Drinking a large glass of water when you wake up in the morning will help you stay super dehydrated from sleeping all night and perhaps getting up for the loo once or twice. It also turns on your brain, kidneys, and gut faster, making them sharper as you wake.

Swish for 30 seconds.

Sloshing mouthwash for at least 30 seconds allows enough time for all your teeth to be exposed to the antibacterial properties of the rinse.

Amp up your breakfast.

Eating protein in the morning helps keep blood sugar and energy levels stable all morning, which means your hunger and mood are more stable too.

Healthy up your carbs.

When enjoying a carbohydrate-rich food, like bread, pasta, or potatoes, drizzle it with some olive oil or vinegar first.

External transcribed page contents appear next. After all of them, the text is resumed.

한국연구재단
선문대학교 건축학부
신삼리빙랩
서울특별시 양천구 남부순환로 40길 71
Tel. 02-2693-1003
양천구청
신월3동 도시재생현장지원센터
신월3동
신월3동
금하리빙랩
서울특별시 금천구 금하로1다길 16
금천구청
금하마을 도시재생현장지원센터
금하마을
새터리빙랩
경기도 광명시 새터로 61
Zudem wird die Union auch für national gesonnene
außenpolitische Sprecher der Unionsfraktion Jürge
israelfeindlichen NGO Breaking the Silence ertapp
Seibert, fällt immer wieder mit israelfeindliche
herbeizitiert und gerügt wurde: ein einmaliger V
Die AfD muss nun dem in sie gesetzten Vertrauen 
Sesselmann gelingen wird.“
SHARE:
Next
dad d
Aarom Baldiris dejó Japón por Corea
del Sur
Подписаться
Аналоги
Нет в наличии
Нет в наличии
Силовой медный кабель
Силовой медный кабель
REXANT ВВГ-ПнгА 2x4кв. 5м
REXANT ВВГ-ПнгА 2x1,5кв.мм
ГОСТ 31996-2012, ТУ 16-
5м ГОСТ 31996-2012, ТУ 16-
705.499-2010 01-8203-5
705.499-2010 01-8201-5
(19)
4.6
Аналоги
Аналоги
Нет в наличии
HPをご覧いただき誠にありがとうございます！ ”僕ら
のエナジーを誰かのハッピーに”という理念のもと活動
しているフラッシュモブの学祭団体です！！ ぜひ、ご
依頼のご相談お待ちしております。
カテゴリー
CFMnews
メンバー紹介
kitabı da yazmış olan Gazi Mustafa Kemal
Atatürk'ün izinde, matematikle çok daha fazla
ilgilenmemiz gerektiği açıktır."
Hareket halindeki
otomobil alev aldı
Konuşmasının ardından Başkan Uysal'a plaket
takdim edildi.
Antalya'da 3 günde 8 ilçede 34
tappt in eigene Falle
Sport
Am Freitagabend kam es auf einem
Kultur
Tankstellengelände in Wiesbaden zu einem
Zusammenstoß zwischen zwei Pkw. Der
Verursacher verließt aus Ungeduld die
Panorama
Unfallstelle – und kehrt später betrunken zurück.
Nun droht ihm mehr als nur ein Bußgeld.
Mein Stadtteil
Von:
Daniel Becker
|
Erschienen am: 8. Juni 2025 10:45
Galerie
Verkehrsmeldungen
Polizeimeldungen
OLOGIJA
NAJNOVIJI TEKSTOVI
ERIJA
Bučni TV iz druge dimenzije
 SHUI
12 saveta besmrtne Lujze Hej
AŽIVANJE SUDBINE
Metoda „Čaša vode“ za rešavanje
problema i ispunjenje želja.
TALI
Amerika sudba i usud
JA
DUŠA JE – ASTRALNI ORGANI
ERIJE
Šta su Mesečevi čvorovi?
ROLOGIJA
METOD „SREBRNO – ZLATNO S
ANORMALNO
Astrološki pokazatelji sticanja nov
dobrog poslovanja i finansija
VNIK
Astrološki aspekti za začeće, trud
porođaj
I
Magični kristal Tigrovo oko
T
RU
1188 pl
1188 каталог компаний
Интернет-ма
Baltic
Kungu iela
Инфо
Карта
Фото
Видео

The fat and acid can considerably lessen the carbs’ glycemic impact. In other words, this helps keep your blood sugar on an even keel, which can keep your energy even too.

Build stronger bones.

Running for at least one minute a day is associated with 4% better bone health.  This is important, especially because after menopause the rate of bone mineral density loss is approximately 1% a year. So doing 60 seconds of daily jogging essentially reverses about four years of this decline.

Use your body weight.

If you do not have time for a full workout, do one minute of body-weight squats. Squats strengthen your legs; improve hip, ankle, and spine mobility; and increase blood flow throughout your body. They also target your core. Make sure your heels are flat on the floor, your back is straight, and your hips are open so your knees are in line with your toes. If you’re a beginner, work up to 25 squats in a minute.

Go on a stair run.

According to a study, vigorously climbing 60 steps in 20 seconds three times a day, three days a week for six weeks boosts cardio fitness by about 5%. That might seem modest, but even a small increase in cardiorespiratory fitness improves overall health and reduces your chance of developing cardiovascular disease so that’s a big win!

Stand up!

It’s thought that when we sit for prolonged periods, toxins also sit, which promotes damage to our blood vessels, increasing our risk for heart disease and related diseases. To combat the effect, it’s recommended that you stand up once an hour to help reduce the damaging effect on blood vessels.

Soothe back pain.

Sit up straight in a chair, hands-on thighs and shoulders down. Pull your shoulders back, squeeze the blades together, and hold for five seconds. Repeat this three to four times daily to strengthen your back muscles and mitigate back pain.

Be nicer to yourself.

When you’re about to tell yourself something harsh or demeaning, pause for a moment and ask, Would I say this to my best friend? This simple question allows you the space to think about the compassion we often have for others, but don’t always show ourselves.